Sosyal medya tutuklamış dünya kelimesini

Voltaire'e yakıştırılan ve son yüz yıl içinde alıntılanma rekoru kıran o meşhur "Fikirlerinize tamamen karşıyım ama bu fikirleri ifade edebilmeniz için canımı bile veririm" sözünü bizim siyasetçilerimizin hemen her biri de ömürleri boyunca en az bir kere zikretmiştir.

Zaten bu "vecize" yeri geldiğinde konuşma metinlerini süslesin diye söylenmişti. Hayata geçirilmesi, uygulamalara ilham olması, politikalarımıza zemin oluşturması vs. gerekmiyor!

Tıpkı Hz. Ömer'in "Fırat'ın kenarında kurdun kaptığı kuzu" hakkında söylediği söz gibi…

Bazen bazı konular iki ucu keskin bir kılıç biçiminde karşınıza çıkabilir. "Sevmediğimiz" kişilerin haksızlığa uğraması, "katılmadığımız" fikirlerin veya "hoşlanmadığımız" eylemlerin adil olmayan şekilde cezalandırılması… zor sınavlar hepimiz için. Çünkü yapılan haksızlığa itiraz ederken katılmadığınız fikirleri savunuyor gibi görünmek de istemeyebilirsiniz.

Ancak kendisine saygısı olan bir insanın ikiyüzlülükten de kaçınması gerekir.

Oysa biz Voltaire'e atfedilen sözü ağzımızı doldura doldura tekrarlayıp dururuz ama farklı fikirlerin uluorta dile getirilmesi hoşumuza giden bir durum değildir. Canımızı sıkan laflar edilsin diye canımızı falan da verecek değiliz tabii. O işin edebiyatı.

Tam aksine bunları söyleyenleri ve hatta söyleyebilecekleri susturmak için neredeyse canımızı veririz.

Bakın, sosyal medyada ikide bir "Falanca göz altına alınsın" diye etiketlerle linç kampanyaları düzenleniyor. Bahsedilen kişiler de çoğunlukla göz altına alınıyor. Bunların kimisi sonradan adli kontrol şartıyla bırakılıyor, kimisi de tutuklanıyor. Ardından da yargılama başlıyor.

Artık hepimizin alıştığı iktidar rutinlerinden biri: Göz altına aldırmak. Geçmişte insanlar birbirlerini mahkemeye verirlerdi. Son sözü hakimler -yetkileri çerçevesinde- söylerlerdi. Şimdi imkanı olanlar kızdıkları kişileri doğrudan göz altına aldırıyorlar, tutuklatıyorlar. Bir sosyal medya linci yetiyor "adli ön hazırlık" için.

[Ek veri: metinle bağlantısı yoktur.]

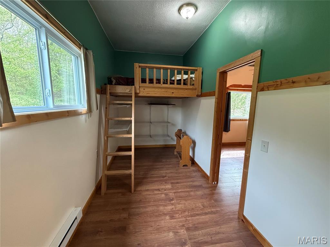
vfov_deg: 85.7
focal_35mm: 14
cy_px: 124
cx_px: 165
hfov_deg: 102.1
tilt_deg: -7.8
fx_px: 133
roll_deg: -1.1
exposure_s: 1/120
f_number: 2.2
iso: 640
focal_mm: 2.22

Şarkıcılar, dizi senaristleri gibi aslında fikir üretimiyle fazla ilgili olmayan insanlar bile nasibini alıyor bu furyadan. "Siyasi konularda sizin de birtakım fikirleriniz olabilir tabii ama bunları ortalık yerde dile getirmenizi hoş göremeyiz" mesajı veriliyor bu insanlara da.

Daha da tuhafı, bütün bunlar ülkede bir "çözüm süreci" yürütülürken gerçekleşmeye devam ediyor.

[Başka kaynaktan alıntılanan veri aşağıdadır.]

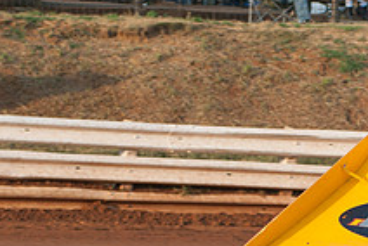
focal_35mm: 329
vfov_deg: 4.2
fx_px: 3368
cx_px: 444
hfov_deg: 6.2
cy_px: 327
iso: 200
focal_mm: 80
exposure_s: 1/400
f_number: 4.5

Lafı eğip bükmeye gerek yok, buradan bakıldığında görülen manzara gayet net: "Çözüm süreci" kendi anlamıyla ve kendi iddiasıyla çelişen bir tarzda yürütülmeye çalışılıyor.

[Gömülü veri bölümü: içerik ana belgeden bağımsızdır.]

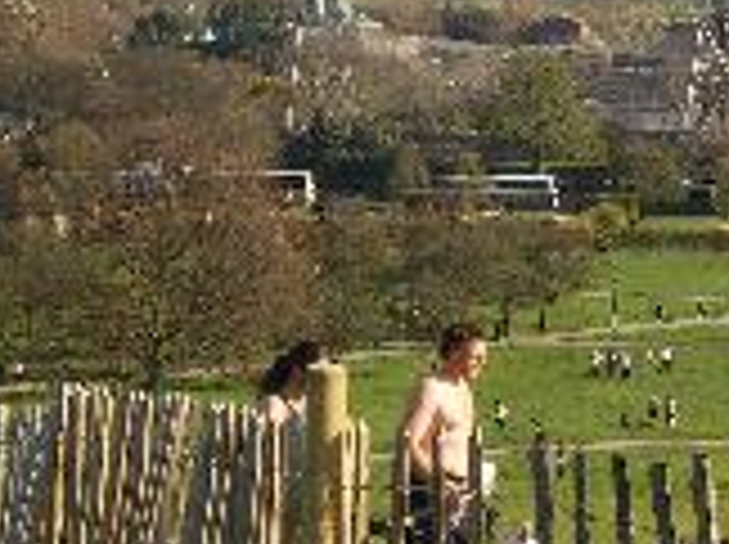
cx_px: 626
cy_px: -112
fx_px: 3638
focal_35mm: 173
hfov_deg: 11.4
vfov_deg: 8.5
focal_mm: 12.3
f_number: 6.5
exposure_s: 1/125
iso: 50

Millet kendisine sunulan "çözüm" projesinin gerçekleşmesi adına fedakârlık yapıyor, birçok şeye tahammül gösteriyor ama siyaset bildiğini okumaya devam ediyor.

Biz millet olarak dağdaki eli kanlı teröristlerin bile affedilmesine ses çıkarmaktan "Barış uğruna" imtina ediyoruz ama bu süreçte iktidarın izlediği siyasete "dil uzatanların" gözünün yaşına bakılmıyor.